The garden is a shaken fist of rebellion against supermarkets full of fake food. Mushy fruits, tasteless vegetables, rows of cereal boxes that don’t contain any whole grains but have plenty of high fructose corn syrup. If you wonder why America is out of shape, all you have to do is enter a grocery store and try to find real food. You have to go out of your way to shop farmer’s markets, buy direct from local farmers and ranchers, buy organic. The quarter beef we bought from a local rancher has hamburger so lean it doesn’t need draining. You can’t buy that in a store.

In our hunger for real food, we find only cheap substitutes that don’t satisfy. And it spreads from there. Houses built with shoddy construction techniques that look sad after five years, when a well-built home from fifty years ago looks sturdy even under peeling paint. Cheap, badly made furniture that breaks after a couple of years of use. Disposable everything, from cars to pens. It’s all engineered to break so we’ll have to replace it and keep buying more of the same empty consumerism.
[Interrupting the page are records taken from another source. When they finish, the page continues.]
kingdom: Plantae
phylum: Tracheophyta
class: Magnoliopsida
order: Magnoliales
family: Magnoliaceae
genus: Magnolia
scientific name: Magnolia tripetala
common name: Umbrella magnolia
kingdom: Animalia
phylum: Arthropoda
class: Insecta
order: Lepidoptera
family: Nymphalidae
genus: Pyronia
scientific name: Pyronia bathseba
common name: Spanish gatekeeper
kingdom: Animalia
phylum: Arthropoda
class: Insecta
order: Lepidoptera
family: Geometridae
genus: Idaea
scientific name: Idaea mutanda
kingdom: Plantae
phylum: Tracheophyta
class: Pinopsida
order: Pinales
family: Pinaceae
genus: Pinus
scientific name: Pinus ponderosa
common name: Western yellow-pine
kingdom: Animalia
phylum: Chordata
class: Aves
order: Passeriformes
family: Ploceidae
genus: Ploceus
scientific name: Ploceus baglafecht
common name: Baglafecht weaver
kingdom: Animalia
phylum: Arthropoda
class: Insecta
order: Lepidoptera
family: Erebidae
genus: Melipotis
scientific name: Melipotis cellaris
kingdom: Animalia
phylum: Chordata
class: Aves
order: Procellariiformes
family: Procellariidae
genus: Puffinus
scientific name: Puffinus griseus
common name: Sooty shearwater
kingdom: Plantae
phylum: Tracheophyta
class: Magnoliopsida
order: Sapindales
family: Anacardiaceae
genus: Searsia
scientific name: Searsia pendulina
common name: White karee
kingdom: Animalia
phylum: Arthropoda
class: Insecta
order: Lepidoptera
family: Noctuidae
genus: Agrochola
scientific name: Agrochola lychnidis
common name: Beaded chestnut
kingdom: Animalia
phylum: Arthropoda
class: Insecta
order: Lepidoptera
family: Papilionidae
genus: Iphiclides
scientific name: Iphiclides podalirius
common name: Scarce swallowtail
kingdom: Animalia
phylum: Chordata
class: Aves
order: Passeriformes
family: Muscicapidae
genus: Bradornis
How do you get the real thing? You plant a garden. You find local farmers and buy from them. You make and build your own. You find quality manufacturing where you can, and you repair and maintain it. And you turn your back on entertainment that’s the equivalent of high fructose corn syrup with all the same ingredients as every other item next to it on the shelf and seek something you can sink the teeth of your imagination into. Maybe you write it yourself.

I think the worst thing we’ve been sold by the marketers of the world is the idea that we can’t do it ourselves, that we don’t have the time, the tools, or the expertise. But really, it doesn’t take that much time to tend a garden, saw wood and screw wood to build your own bookcase, write a few pages of a novel. All it takes is turning off the TV that’s broadcasting advertising telling us we can’t, and investing those hours in producing and experiencing something real instead.